Wednesday, October 21, 2015

With New Traps Comes Opportunity for New Sets, The Dam Break Set used with Swim Through Comstock Beaver Cage Traps is one of them.

We have been successfully using the dam break set with the large 12x18x39 Comstock Swim Through Beaver Cage Traps for a couple of years now.   Until the advent of this versatile cage trap, a set like this wasn't even a dream.

Trappers have relied on Conibear type body gripping traps to take beaver for years, but using them in a breached dam usually spelled disaster.  Often the result was a wised up beaver and a sprung trap.  If not sprung, the traps would quite often end up buried in a foot or two of mud, grass, leaves etc., often the only hint of set showing were the tops of the stabilizing stakes.    
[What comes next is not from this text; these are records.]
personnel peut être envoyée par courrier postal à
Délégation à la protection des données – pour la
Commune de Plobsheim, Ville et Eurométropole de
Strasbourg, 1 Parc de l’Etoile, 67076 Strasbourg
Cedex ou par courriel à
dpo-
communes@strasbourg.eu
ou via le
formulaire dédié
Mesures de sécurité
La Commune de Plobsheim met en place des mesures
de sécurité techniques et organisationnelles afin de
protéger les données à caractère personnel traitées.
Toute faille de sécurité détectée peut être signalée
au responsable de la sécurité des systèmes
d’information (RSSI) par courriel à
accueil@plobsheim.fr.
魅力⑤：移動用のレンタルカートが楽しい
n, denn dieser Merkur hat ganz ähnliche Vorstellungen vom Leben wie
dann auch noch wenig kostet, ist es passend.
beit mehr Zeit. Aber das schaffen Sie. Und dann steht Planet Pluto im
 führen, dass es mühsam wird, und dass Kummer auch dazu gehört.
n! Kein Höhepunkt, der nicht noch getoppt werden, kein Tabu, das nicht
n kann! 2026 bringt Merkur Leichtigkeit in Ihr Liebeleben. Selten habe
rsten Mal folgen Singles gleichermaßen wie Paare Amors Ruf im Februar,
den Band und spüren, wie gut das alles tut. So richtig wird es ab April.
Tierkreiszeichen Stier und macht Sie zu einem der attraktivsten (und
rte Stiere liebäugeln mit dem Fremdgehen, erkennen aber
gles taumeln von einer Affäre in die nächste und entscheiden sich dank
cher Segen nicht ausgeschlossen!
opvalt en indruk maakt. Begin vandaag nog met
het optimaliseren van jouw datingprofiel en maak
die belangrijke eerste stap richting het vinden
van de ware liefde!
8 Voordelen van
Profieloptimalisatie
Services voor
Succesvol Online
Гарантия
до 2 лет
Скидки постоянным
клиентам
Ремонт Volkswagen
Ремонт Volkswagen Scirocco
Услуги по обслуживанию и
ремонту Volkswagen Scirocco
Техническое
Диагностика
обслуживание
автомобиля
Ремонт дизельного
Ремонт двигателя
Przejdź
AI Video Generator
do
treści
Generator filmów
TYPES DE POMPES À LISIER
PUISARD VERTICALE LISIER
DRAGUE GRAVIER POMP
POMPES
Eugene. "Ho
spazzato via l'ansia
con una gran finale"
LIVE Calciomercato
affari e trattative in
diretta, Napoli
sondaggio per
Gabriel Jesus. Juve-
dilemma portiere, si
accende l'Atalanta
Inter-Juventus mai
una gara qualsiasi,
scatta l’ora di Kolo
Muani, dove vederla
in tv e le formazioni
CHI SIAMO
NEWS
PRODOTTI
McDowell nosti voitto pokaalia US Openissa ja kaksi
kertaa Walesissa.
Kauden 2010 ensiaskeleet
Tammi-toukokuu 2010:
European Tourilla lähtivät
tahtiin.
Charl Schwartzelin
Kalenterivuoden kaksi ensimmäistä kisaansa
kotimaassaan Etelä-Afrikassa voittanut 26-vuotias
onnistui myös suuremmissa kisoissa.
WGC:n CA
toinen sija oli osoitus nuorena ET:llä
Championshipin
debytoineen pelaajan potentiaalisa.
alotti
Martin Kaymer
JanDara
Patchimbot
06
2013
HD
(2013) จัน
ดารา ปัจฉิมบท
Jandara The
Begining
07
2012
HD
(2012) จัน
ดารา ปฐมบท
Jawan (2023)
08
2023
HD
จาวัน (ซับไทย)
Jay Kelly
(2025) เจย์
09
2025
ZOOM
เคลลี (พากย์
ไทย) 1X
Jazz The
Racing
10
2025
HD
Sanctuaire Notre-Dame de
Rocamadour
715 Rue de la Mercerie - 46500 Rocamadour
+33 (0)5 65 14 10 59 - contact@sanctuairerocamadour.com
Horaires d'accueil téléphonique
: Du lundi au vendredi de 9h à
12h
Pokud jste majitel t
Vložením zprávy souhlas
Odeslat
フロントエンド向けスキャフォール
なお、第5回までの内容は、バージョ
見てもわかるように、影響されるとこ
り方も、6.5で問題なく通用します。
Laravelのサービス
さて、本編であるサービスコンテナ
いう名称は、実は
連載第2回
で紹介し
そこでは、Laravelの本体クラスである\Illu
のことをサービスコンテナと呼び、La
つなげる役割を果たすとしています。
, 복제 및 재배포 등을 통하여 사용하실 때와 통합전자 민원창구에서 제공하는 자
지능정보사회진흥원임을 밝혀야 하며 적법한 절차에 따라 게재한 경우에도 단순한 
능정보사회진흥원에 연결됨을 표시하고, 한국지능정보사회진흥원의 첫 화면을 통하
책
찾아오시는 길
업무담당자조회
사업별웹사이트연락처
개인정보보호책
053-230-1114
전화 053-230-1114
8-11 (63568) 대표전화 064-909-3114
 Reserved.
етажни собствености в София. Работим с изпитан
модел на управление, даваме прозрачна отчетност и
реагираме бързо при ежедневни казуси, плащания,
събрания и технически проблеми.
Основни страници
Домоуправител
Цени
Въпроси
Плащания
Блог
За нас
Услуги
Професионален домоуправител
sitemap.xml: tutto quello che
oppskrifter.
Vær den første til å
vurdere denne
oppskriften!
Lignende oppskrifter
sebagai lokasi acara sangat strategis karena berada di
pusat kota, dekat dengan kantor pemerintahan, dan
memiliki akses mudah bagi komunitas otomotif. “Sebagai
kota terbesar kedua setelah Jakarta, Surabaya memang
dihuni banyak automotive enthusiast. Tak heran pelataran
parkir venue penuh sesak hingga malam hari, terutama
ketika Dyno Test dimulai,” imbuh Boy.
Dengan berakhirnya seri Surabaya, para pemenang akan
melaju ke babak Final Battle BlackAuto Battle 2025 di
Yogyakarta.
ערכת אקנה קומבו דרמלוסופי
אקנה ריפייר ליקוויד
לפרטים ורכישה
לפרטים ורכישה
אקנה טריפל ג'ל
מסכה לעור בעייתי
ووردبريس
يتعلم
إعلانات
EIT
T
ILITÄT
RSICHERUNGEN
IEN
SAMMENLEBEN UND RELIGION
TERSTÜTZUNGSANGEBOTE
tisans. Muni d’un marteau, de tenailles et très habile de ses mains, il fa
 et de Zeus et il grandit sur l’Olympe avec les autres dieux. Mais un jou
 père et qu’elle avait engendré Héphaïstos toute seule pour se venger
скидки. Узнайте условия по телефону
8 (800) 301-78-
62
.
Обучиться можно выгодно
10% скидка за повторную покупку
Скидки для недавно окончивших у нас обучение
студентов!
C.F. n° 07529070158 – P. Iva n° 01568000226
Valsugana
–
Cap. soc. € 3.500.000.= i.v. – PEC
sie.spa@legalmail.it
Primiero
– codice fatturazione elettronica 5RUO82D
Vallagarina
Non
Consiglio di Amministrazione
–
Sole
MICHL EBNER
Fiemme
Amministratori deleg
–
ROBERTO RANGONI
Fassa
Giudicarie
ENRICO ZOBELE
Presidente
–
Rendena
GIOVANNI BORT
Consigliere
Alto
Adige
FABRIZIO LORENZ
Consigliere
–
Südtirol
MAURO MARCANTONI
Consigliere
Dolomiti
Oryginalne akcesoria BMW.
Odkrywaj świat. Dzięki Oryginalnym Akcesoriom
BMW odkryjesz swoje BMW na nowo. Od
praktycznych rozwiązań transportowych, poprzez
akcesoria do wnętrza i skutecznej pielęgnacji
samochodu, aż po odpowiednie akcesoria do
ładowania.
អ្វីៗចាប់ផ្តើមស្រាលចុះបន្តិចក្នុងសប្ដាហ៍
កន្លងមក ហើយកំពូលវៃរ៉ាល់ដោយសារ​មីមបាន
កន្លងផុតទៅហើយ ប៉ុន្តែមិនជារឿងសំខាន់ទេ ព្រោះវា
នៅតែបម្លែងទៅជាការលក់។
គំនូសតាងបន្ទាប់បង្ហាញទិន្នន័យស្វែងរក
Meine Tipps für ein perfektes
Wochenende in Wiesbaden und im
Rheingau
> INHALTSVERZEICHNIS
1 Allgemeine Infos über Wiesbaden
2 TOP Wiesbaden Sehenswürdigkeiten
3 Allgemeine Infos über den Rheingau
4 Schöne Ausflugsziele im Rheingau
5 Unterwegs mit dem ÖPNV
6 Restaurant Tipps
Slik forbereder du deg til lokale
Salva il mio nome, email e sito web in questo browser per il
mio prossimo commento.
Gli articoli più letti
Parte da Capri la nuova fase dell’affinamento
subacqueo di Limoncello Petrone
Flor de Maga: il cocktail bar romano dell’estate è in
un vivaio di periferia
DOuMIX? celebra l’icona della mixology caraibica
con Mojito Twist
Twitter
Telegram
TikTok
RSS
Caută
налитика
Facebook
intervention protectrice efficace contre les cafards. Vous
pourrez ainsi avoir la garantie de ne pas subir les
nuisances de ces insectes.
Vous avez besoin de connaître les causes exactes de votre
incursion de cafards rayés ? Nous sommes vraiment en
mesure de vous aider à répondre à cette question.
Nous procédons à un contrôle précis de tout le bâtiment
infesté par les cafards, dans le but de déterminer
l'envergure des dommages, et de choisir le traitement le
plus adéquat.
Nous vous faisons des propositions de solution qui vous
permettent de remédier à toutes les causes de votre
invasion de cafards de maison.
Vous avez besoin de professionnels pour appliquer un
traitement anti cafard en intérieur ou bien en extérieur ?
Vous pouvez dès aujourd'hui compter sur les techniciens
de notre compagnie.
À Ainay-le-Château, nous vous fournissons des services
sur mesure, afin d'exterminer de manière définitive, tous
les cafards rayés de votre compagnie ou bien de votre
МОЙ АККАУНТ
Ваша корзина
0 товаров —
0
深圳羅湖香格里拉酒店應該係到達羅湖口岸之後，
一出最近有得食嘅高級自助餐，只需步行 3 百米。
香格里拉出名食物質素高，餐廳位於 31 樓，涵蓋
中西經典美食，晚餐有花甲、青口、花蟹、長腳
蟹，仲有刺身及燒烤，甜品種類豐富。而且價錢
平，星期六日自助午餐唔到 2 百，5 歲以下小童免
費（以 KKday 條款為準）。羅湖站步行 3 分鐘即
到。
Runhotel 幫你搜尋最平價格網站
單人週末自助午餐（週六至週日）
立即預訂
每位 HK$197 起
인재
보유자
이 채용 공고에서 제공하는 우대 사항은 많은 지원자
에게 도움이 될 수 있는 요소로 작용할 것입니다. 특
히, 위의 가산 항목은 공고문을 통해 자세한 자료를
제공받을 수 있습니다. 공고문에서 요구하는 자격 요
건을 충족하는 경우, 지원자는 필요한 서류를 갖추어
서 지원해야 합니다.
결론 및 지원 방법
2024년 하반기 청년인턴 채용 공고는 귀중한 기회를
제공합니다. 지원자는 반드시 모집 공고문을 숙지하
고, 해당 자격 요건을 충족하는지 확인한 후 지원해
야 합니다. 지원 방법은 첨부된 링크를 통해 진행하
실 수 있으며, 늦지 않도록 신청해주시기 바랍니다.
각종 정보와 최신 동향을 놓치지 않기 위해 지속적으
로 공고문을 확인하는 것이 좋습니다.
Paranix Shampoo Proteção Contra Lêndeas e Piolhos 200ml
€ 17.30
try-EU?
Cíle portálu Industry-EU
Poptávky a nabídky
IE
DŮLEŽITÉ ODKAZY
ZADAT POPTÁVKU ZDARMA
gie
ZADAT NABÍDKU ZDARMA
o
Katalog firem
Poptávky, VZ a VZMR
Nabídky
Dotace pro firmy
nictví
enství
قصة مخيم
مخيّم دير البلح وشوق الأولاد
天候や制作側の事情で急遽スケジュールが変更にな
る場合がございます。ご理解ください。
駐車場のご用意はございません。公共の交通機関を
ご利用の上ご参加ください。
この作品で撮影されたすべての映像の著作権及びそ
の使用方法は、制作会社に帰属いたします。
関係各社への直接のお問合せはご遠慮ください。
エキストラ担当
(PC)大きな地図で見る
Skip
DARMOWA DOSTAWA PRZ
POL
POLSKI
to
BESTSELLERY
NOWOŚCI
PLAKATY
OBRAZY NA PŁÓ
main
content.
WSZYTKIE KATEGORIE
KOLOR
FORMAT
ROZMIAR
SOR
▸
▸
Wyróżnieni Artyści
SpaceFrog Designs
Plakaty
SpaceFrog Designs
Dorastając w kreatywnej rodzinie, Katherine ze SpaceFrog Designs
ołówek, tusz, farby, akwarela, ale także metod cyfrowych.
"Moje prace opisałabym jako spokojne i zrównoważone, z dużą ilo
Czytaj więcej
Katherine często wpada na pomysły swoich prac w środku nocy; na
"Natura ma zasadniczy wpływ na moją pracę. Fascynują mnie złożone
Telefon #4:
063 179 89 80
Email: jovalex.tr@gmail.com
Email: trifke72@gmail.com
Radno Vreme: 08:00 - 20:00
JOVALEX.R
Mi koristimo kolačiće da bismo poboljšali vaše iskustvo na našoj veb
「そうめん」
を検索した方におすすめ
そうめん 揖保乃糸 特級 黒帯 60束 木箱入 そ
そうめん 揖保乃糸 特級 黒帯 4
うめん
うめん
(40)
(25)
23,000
The swim through cage trap with powered doors, set upside down and concealed in the dam, in the water on the top side of the dam offers an excellent opportunity to take beaver while using a small leak as the attractant.  We have been promoting this set for some time, but always setting one at a time.  However, with only one channel to set, the other day I decided to place two dam break sets, one on each corner of a narrow 15 foot wide dam.  The result was a double!  Both adults were taken together.

What I did find unusual was the fact the first trap was out of place and under water, something that I had not encountered in the past.  The trap with beaver in it had been moved 3 or 4 feet.  It is difficult to know if the captured beaver had reached out, causing the trap to move of if the other beaver had moved the trap after the first was captured.  Beaver number one was submerged, while the other beaver was alive.  The second trap had moved only slightly.  A trail camera would have solved the mystery.  Bottom line, both sets worked together.